Understanding your aspect-oriented code
Now that you have aspects in your code, you may wonder: What will my code do? How will it execute? Worry no more: Metalama offers several tools to let you know what exactly happens with your code when you hit the Run button.
These tools are:
- CodeLens
- Diff Preview
- Debug Transformed Code
CodeLens details
The first tool that can help you understand your code is one we have already met before:
CodeLens
:
It shows you, inside the editor, how many aspects have been applied to your code. When you click on the summary, it gives you more details:
CodeLense shows the following details:
Detail | Purpose |
---|---|
Aspect Class |
The name of the aspect applied to this target. |
Aspect Target |
The fully qualified name of the target. |
Aspect Origin |
How the aspect is applied. |
Transformation |
This is a default message showing that the aspect changes the behavior of the target method. |
You may now wonder why this could be useful, but it will become apparent when you see that many aspects can be added to your code and when aspects are applied implicitly.

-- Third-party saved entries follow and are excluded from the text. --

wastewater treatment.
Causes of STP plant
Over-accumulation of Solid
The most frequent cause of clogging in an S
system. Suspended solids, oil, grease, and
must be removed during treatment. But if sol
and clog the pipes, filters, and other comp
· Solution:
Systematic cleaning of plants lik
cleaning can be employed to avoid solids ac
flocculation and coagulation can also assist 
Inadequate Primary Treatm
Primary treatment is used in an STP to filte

Here is an example of a method with a couple of aspects applied.
using Metalama.Documentation.QuickStart;
using Metalama.Framework;
namespace DebugDemo3
{
public class Demo
{
public static void Main(string[] args)
{
string detailXML = GetCustomerDetailsXML("CUST001");
}
[Retry]
[Log]
public static string GetCustomerDetailsXML(string customerID)
{
//TODO
return string.Empty;
}
}
}
The example shows a method that gets customer details from the database as an XML string. There can be many problems connecting to a database; therefore, a Retry
aspect makes sense, and it is better to log these. So the Log
aspect also makes sense. However, it is the role of the aspects' author to determine the order in which these aspects will be applied. As a user of these aspects, you need not worry about them.
CodeLense also displays a clickable link to show the transformed code and original code side by side.
Previewing generated code
To preview the change, click on the link Preview Transformed Code
It will show the result like this:
Note
This preview dialog can also be opened by pressing Ctrl + K
followed by 0
.
The screenshot shows the source of FlakyMethod
and the modified code by the [Log]
aspect. However, you can see that the command shows the entire file in its original and modified version side by side.
To see changes for a particular section of the code, select that part of the code from the dropdown as shown below.
You can also see this from the Context menu that is popped when you right-click on the method. The following screenshots show the highlighted option Show Metalama Diff
.
Implicit aspect addition
In Adding aspects to your code you have seen how aspects can be added to a target method one at a time. This operation is explicit because you are adding the attribute.
However, sometimes you shall discover that CodeLense shows some aspects that are applied to some targets even though no explicit attribute is given. These are implicit aspect applications.
This is possible because aspects marked as [Inheritable] are inherited from the base class to the children classes. Another reason is that fabrics or other aspects can programmatically apply aspects. In these cases, you will not see an aspect custom attribute on the target declaration.
Example: NotifyPropertyChanged
In the following code example, it is shown how the PropertyChanged
event is fired for all members of derived classes when the NotificationPropertyChanged
aspect is applied.
using Metalama.Documentation.QuickStart;
namespace DebugDemo4
{
[NotifyPropertyChanged]
internal partial class MovingVertex
{
public double X { get; set; }
public double Y { get; set; }
public double DX { get; set; }
public double DY { get; set; }
public double Velocity => Math.Sqrt((this.DX * this.DX) + (this.DY * this.DY));
public virtual void ApplyTime(double time)
{
this.X += this.DX * time;
this.Y += this.DY * time;
}
}
internal class MovingVertex3D : MovingVertex
{
public double Z { get; set; }
public double DZ { get; set; }
public override void ApplyTime(double time)
{
base.ApplyTime(time);
this.Z += this.DZ * time;
}
}
internal class Program
{
private static void Main()
{
var car = new MovingVertex { X = 5, Y = 3, DX = 0.1, DY = 0.3 };
car.PropertyChanged += (_, args) => Console.WriteLine($"{args.PropertyName} has changed");
car.ApplyTime(1.2);
Console.WriteLine(new String('-', 10));
var car3 = new MovingVertex3D { X = 5, Y = 3, Z = 4, DX = 0.1, DY = 0.3, DZ = 0.4 };
car3.PropertyChanged += (_, args) => Console.WriteLine($"{args.PropertyName} has changed");
car3.ApplyTime(1.2);
}
}
}
This program prints the following output:
X has changed
Y has changed
----------
X has changed
Y has changed
Z has changed
Notice that members of the MovingVertex3D
type don't have an explicit [NotifyPropertyChanged]
attribute. The aspect is inherited from the base class.